TSMC has sent executives to negotiate with equipment manufacturers to try and secure supplies, with a particular focus on ASML, which builds critical lithography machines.

Manufacturers are sending some of the equipment to the expanding Chinese semiconductor sector, causing some chip makers to push to have them deprioritized - but this has had little success.

Back in 2019, chip manufacturers were already struggling to obtain manufacturing equipment and components used in electronic assembly such as diodes, capacitors, and substrates.

The market was growing fast, with cars becoming more intelligent, and 5G rollouts beginning. Then Covid-19 happened, simultaneously shutting down factories and supply chains, while dramatically increasing demand - particularly for home IT and data center servers.

On top of that, there were a series of unrelated black swan events, including a storm in Texas taking out Samsung, NXP, and Infineon fabs; a fire at Japan's Renesas fab (and another at ASML); power cuts and droughts in Taiwan; and a wayward balloon.
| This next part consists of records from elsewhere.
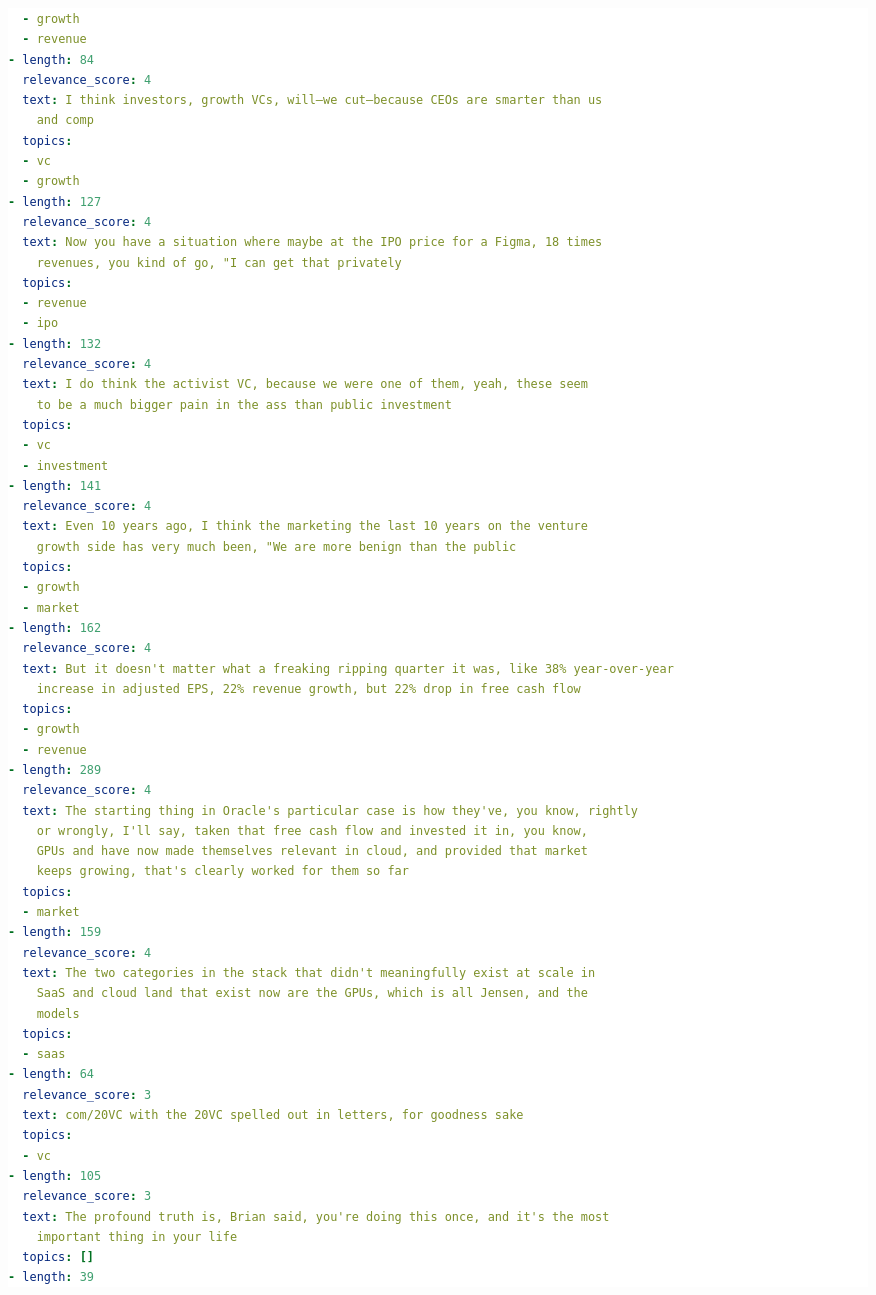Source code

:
 ```yaml
  - growth
  - revenue
- length: 84
  relevance_score: 4
  text: I think investors, growth VCs, will—we cut—because CEOs are smarter than us
    and comp
  topics:
  - vc
  - growth
- length: 127
  relevance_score: 4
  text: Now you have a situation where maybe at the IPO price for a Figma, 18 times
    revenues, you kind of go, "I can get that privately
  topics:
  - revenue
  - ipo
- length: 132
  relevance_score: 4
  text: I do think the activist VC, because we were one of them, yeah, these seem
    to be a much bigger pain in the ass than public investment
  topics:
  - vc
  - investment
- length: 141
  relevance_score: 4
  text: Even 10 years ago, I think the marketing the last 10 years on the venture
    growth side has very much been, "We are more benign than the public
  topics:
  - growth
  - market
- length: 162
  relevance_score: 4
  text: But it doesn't matter what a freaking ripping quarter it was, like 38% year-over-year
    increase in adjusted EPS, 22% revenue growth, but 22% drop in free cash flow
  topics:
  - growth
  - revenue
- length: 289
  relevance_score: 4
  text: The starting thing in Oracle's particular case is how they've, you know, rightly
    or wrongly, I'll say, taken that free cash flow and invested it in, you know,
    GPUs and have now made themselves relevant in cloud, and provided that market
    keeps growing, that's clearly worked for them so far
  topics:
  - market
- length: 159
  relevance_score: 4
  text: The two categories in the stack that didn't meaningfully exist at scale in
    SaaS and cloud land that exist now are the GPUs, which is all Jensen, and the
    models
  topics:
  - saas
- length: 64
  relevance_score: 3
  text: com/20VC with the 20VC spelled out in letters, for goodness sake
  topics:
  - vc
- length: 105
  relevance_score: 3
  text: The profound truth is, Brian said, you're doing this once, and it's the most
    important thing in your life
  topics: []
- length: 39
```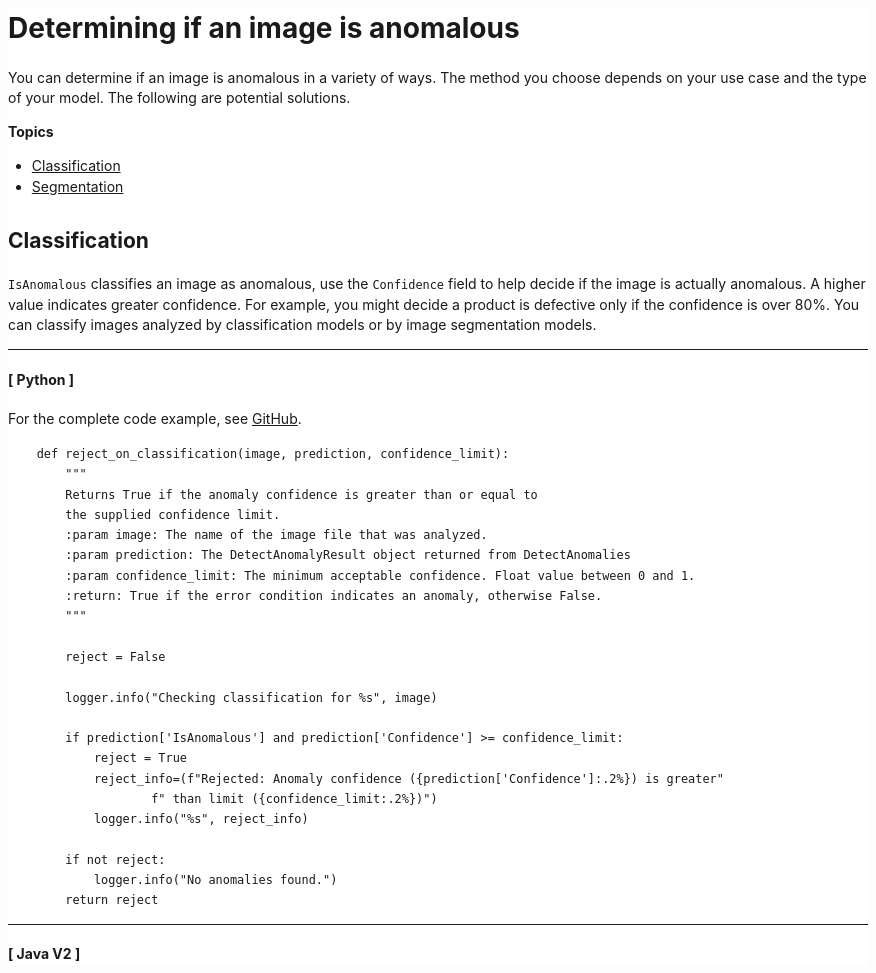 # Determining if an image is anomalous<a name="inference-determine-anomaly-state"></a>

You can determine if an image is anomalous in a variety of ways\. The method you choose depends on your use case and the type of your model\. The following are potential solutions\.

**Topics**
+ [Classification](#inference-classification)
+ [Segmentation](#inference-segmentation)

## Classification<a name="inference-classification"></a>

 `IsAnomalous` classifies an image as anomalous, use the `Confidence` field to help decide if the image is actually anomalous\. A higher value indicates greater confidence\. For example, you might decide a product is defective only if the confidence is over 80%\. You can classify images analyzed by classification models or by image segmentation models\.

------
#### [ Python ]

For the complete code example, see [GitHub](https://github.com/awsdocs/aws-doc-sdk-examples/blob/main/python/example_code/lookoutvision/inference.py)\.

```
    def reject_on_classification(image, prediction, confidence_limit):
        """
        Returns True if the anomaly confidence is greater than or equal to 
        the supplied confidence limit.
        :param image: The name of the image file that was analyzed.
        :param prediction: The DetectAnomalyResult object returned from DetectAnomalies
        :param confidence_limit: The minimum acceptable confidence. Float value between 0 and 1.
        :return: True if the error condition indicates an anomaly, otherwise False.
        """

        reject = False

        logger.info("Checking classification for %s", image)

        if prediction['IsAnomalous'] and prediction['Confidence'] >= confidence_limit:
            reject = True
            reject_info=(f"Rejected: Anomaly confidence ({prediction['Confidence']:.2%}) is greater"
                    f" than limit ({confidence_limit:.2%})")
            logger.info("%s", reject_info)

        if not reject:
            logger.info("No anomalies found.")
        return reject
```

------
#### [ Java V2 ]
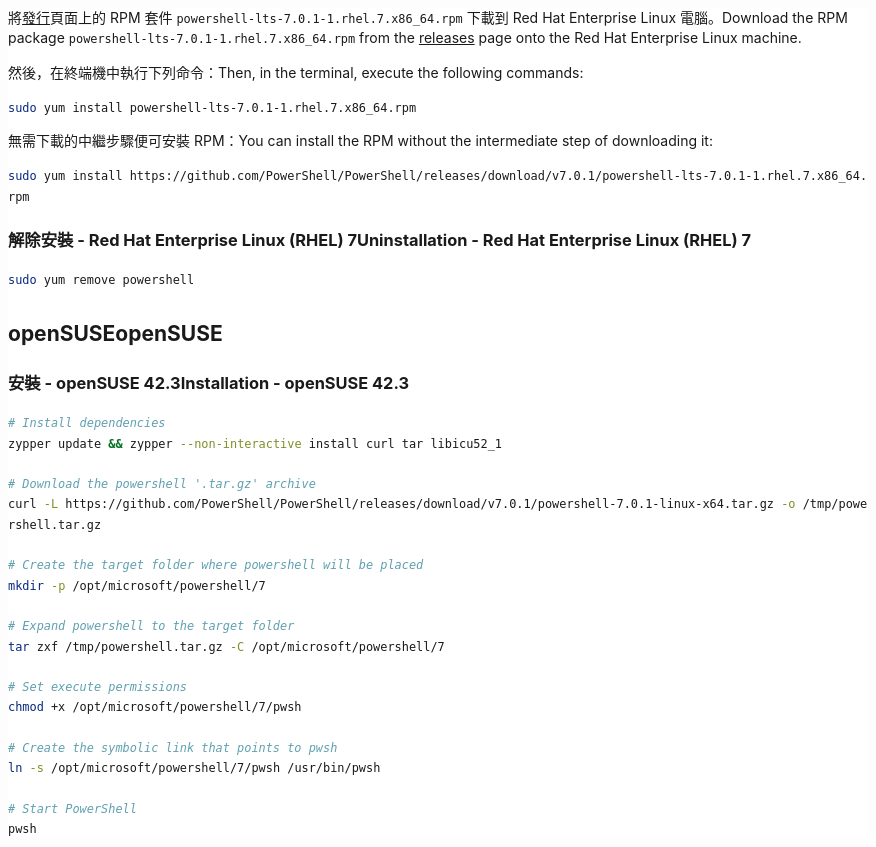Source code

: <span data-ttu-id="3cc1c-222">將[發行][]頁面上的 RPM 套件 `powershell-lts-7.0.1-1.rhel.7.x86_64.rpm` 下載到 Red Hat Enterprise Linux 電腦。</span><span class="sxs-lookup"><span data-stu-id="3cc1c-222">Download the RPM package `powershell-lts-7.0.1-1.rhel.7.x86_64.rpm` from the [releases][] page onto the Red Hat Enterprise Linux machine.</span></span>

<span data-ttu-id="3cc1c-223">然後，在終端機中執行下列命令：</span><span class="sxs-lookup"><span data-stu-id="3cc1c-223">Then, in the terminal, execute the following commands:</span></span>

```sh
sudo yum install powershell-lts-7.0.1-1.rhel.7.x86_64.rpm
```

<span data-ttu-id="3cc1c-224">無需下載的中繼步驟便可安裝 RPM：</span><span class="sxs-lookup"><span data-stu-id="3cc1c-224">You can install the RPM without the intermediate step of downloading it:</span></span>

```sh
sudo yum install https://github.com/PowerShell/PowerShell/releases/download/v7.0.1/powershell-lts-7.0.1-1.rhel.7.x86_64.rpm
```

### <a name="uninstallation---red-hat-enterprise-linux-rhel-7"></a><span data-ttu-id="3cc1c-225">解除安裝 - Red Hat Enterprise Linux (RHEL) 7</span><span class="sxs-lookup"><span data-stu-id="3cc1c-225">Uninstallation - Red Hat Enterprise Linux (RHEL) 7</span></span>

```sh
sudo yum remove powershell
```

## <a name="opensuse"></a><span data-ttu-id="3cc1c-226">openSUSE</span><span class="sxs-lookup"><span data-stu-id="3cc1c-226">openSUSE</span></span>

### <a name="installation---opensuse-423"></a><span data-ttu-id="3cc1c-227">安裝 - openSUSE 42.3</span><span class="sxs-lookup"><span data-stu-id="3cc1c-227">Installation - openSUSE 42.3</span></span>

```sh
# Install dependencies
zypper update && zypper --non-interactive install curl tar libicu52_1

# Download the powershell '.tar.gz' archive
curl -L https://github.com/PowerShell/PowerShell/releases/download/v7.0.1/powershell-7.0.1-linux-x64.tar.gz -o /tmp/powershell.tar.gz

# Create the target folder where powershell will be placed
mkdir -p /opt/microsoft/powershell/7

# Expand powershell to the target folder
tar zxf /tmp/powershell.tar.gz -C /opt/microsoft/powershell/7

# Set execute permissions
chmod +x /opt/microsoft/powershell/7/pwsh

# Create the symbolic link that points to pwsh
ln -s /opt/microsoft/powershell/7/pwsh /usr/bin/pwsh

# Start PowerShell
pwsh
```


[snap]: #snap-package
[tar]: #binary-archives
[CentOS 7]: https://www.centos.org/download/
[Arch Linux]: https://www.archlinux.org/download/
[arch-release]: https://aur.archlinux.org/packages/powershell/
[arch-git]: https://aur.archlinux.org/packages/powershell-git/
[arch-bin]: https://aur.archlinux.org/packages/powershell-bin/
[amazon-dockerfile]: https://github.com/PowerShell/PowerShell-Docker/blob/master/release/community-stable/amazonlinux/docker/Dockerfile
[發行]: https://github.com/PowerShell/PowerShell/releases/latest
[releases]: https://github.com/PowerShell/PowerShell/releases/latest
[xdg-bds]: https://specifications.freedesktop.org/basedir-spec/basedir-spec-latest.html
This January, a US government investigation found that firms have just five days' worth of semiconductor supplies.

Data centers have not been as directly impacted as consumer products like the PlayStation 5 and desktop GPUs, but the chip shortage has still impacted the sector.

Video game Final Fantasy XIV delayed the rollout of new data center locations due to a difficulty in acquiring servers. Last year, British IT reseller Computacenter warned that supply chain issues were impacting its data center component sales, a month after the CEO of cloud networking company Arista Networks said that the shortage was "the worst I've seen it."